D’où vient donc la tempête qu’ils ont soulevée et la catastrophe à laquelle ils l’ont conduite ? Précisément de leur immutabilité. Ils ne s’accordent plus avec les réalités politiques ; les temps ont changé, et ce que le pape, conformément à la tradition, promulgue comme la vérité même, va soulever l’opposition des nations les plus avancées de l’Europe, rois et peuples d’accord pour y voir une insupportable atteinte à leurs droits et à leurs intérêts les plus légitimes.
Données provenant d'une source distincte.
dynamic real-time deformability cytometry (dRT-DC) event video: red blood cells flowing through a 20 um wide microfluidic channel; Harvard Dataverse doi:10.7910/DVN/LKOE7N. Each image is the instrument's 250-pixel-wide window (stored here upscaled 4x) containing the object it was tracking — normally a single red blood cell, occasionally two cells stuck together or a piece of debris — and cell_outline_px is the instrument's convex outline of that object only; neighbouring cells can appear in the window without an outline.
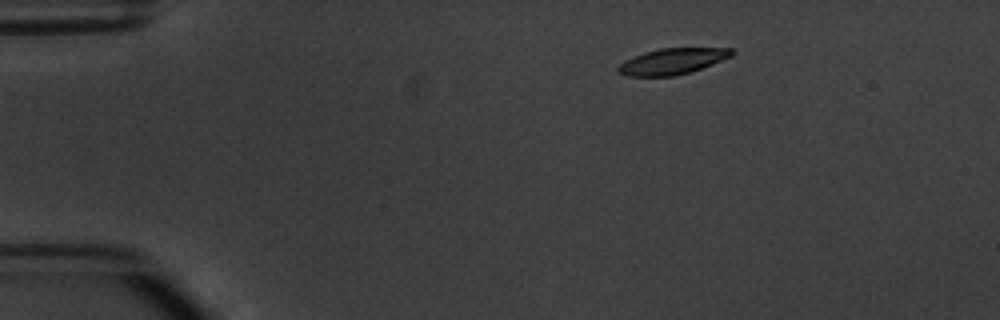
{"species": "common noctule bat (a hibernating species)", "species_latin": "Nyctalus noctula", "temperature_condition": "warm", "stored_images_in_passage": 4, "camera_frame_rate_fps": 3000, "um_per_image_px": 0.085, "animal": {"sex": "male", "body_mass_g": 20.1, "forearm_length_mm": 53.5}, "frame": {"image": 1, "passage_image": 2, "time_ms": 1.0, "image_size_px": [1000, 320], "cell_outline_px": [[736, 52], [732, 56], [692, 72], [676, 76], [628, 76], [620, 72], [616, 68], [624, 60], [644, 52], [660, 48], [732, 48]], "centroid_in_image_um": [57.17, 5.21], "position_along_channel_um": 27.8, "area_um2": 17.28}}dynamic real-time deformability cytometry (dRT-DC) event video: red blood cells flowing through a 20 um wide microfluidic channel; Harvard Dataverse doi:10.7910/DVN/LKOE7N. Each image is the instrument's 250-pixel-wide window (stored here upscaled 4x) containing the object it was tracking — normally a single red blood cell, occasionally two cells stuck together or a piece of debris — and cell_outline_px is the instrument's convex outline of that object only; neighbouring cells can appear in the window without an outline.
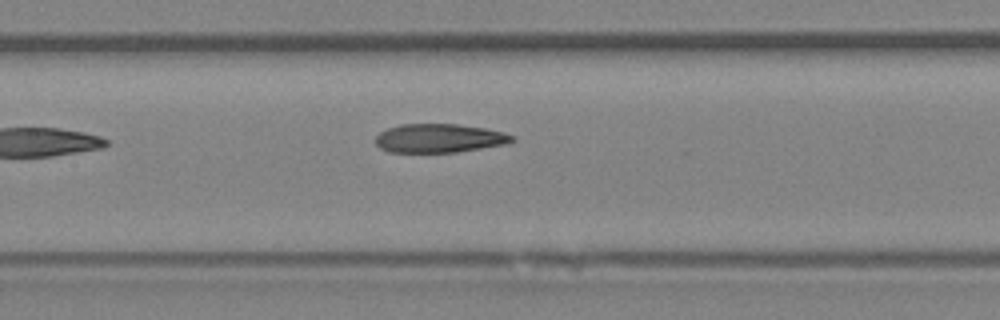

Qu’on y prenne garde, en effet : ce n’est pas seulement avec la France que Boniface VIII s’est trouvé aux prises. Édouard Ier ne s’est pas montré à son égard de meilleure composition que Philippe le Bel, et le Parlement d’Angleterre n’a pas moins énergiquement repoussé ses prétentions que les États généraux de Paris. Si les événements ont donné au conflit avec la France la portée d’une rupture complète, il n’en est pas moins vrai que la politique pontificale a soulevé en même temps contre elle, et pour les mêmes motifs, la résistance des deux pays qui, dès la fin du xiiie siècle, possèdent une véritable constitution d’État.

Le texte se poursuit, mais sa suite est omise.